Given problem |
Please give all the rows below again with "Result" changed to "Time" and everything else unchanged, leaving out the pictures.

§ §

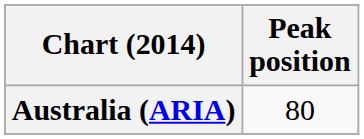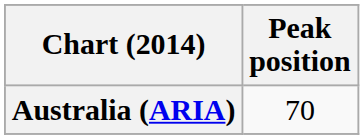Australia (ARIA) | Peak position: 80 -> 70
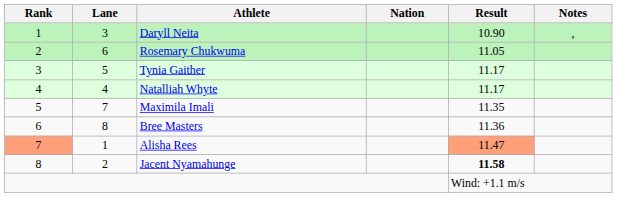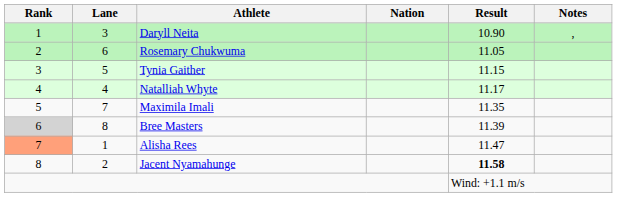Tynia Gaither | Result: 11.17 -> 11.15
Bree Masters | Rank: no background -> lightgrey background
Bree Masters | Result: 11.36 -> 11.39
Alisha Rees | Result: lightsalmon background -> no background
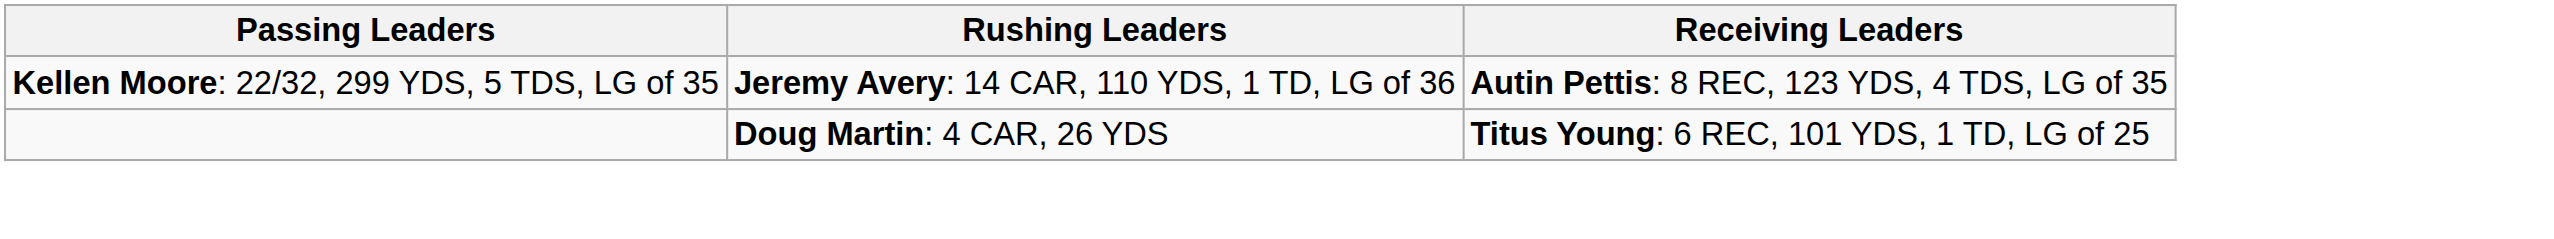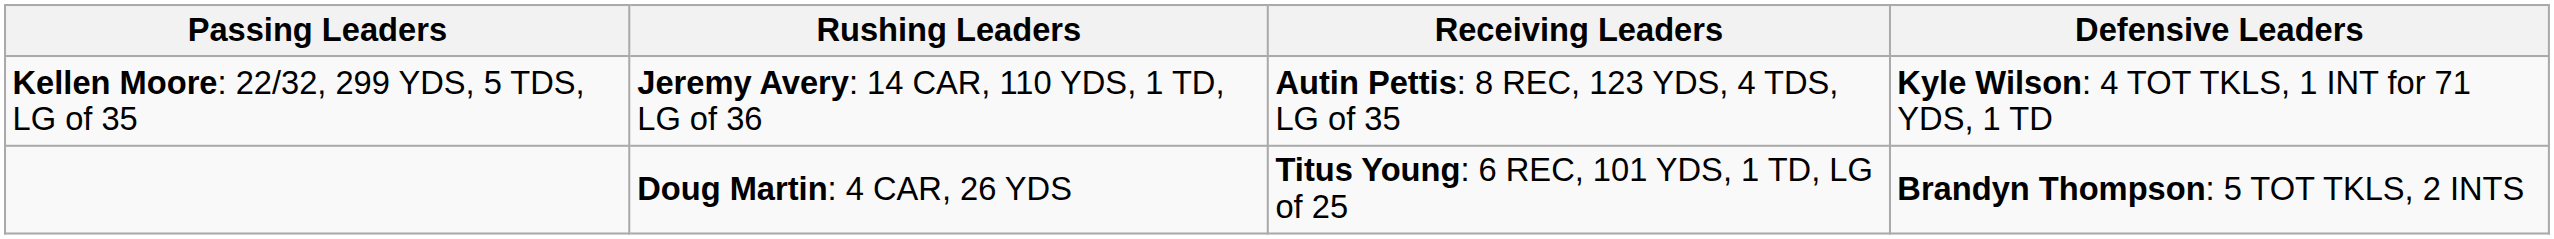+ column: Defensive Leaders | Kyle Wilson: 4 TOT TKLS, 1 INT for 71 YDS, 1 TD | Brandyn Thompson: 5 TOT TKLS, 2 INTS
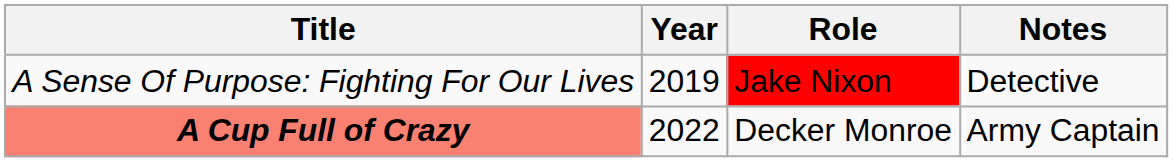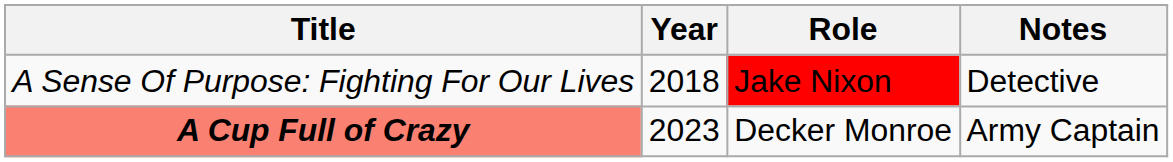A Sense Of Purpose: Fighting For Our Lives | Year: 2019 -> 2018
A Cup Full of Crazy | Year: 2022 -> 2023
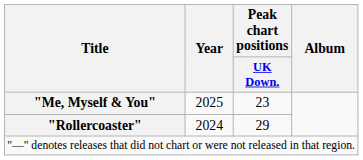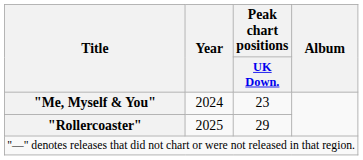"Me, Myself & You" | Year: 2025 -> 2024
"Rollercoaster" | Year: 2024 -> 2025
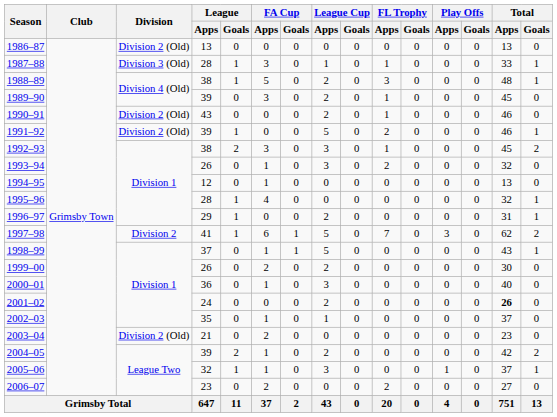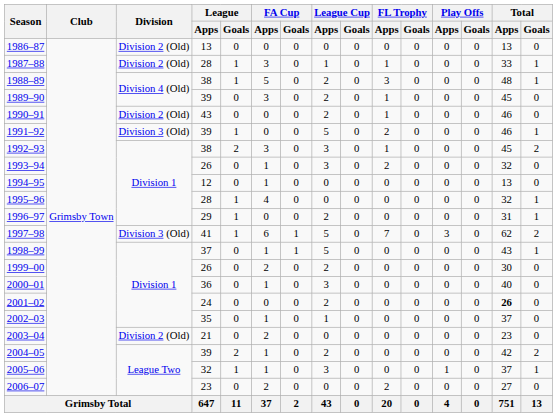1987–88 | Division: Division 3 (Old) -> Division 2 (Old)
1991–92 | Division: Division 2 (Old) -> Division 3 (Old)
1997–98 | Division: Division 2 -> Division 3 (Old)
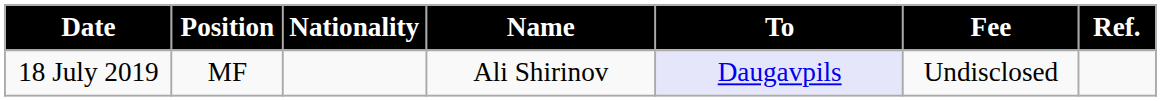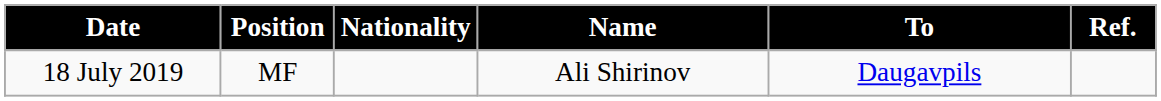- column: Fee | Undisclosed
18 July 2019 | To: lavender background -> no background
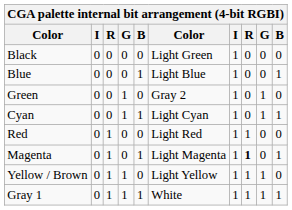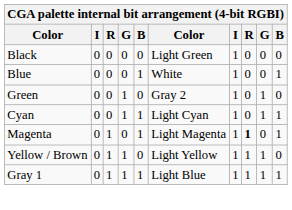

§ §

Task output |
Australia (ARIA) | Peak position: 80 -> 70
Tynia Gaither | Time: 11.17 -> 11.15
Bree Masters | Rank: no background -> lightgrey background
Bree Masters | Time: 11.36 -> 11.39
Alisha Rees | Time: lightsalmon background -> no background
+ column: Defensive Leaders | Kyle Wilson: 4 TOT TKLS, 1 INT for 71 YDS, 1 TD | Brandyn Thompson: 5 TOT TKLS, 2 INTS
A Sense Of Purpose: Fighting For Our Lives | Year: 2019 -> 2018
A Cup Full of Crazy | Year: 2022 -> 2023
"Me, Myself & You" | Year: 2025 -> 2024
"Rollercoaster" | Year: 2024 -> 2025
1987–88 | Division: Division 3 (Old) -> Division 2 (Old)
1991–92 | Division: Division 2 (Old) -> Division 3 (Old)
1997–98 | Division: Division 2 -> Division 3 (Old)
- column: Fee | Undisclosed
18 July 2019 | To: lavender background -> no background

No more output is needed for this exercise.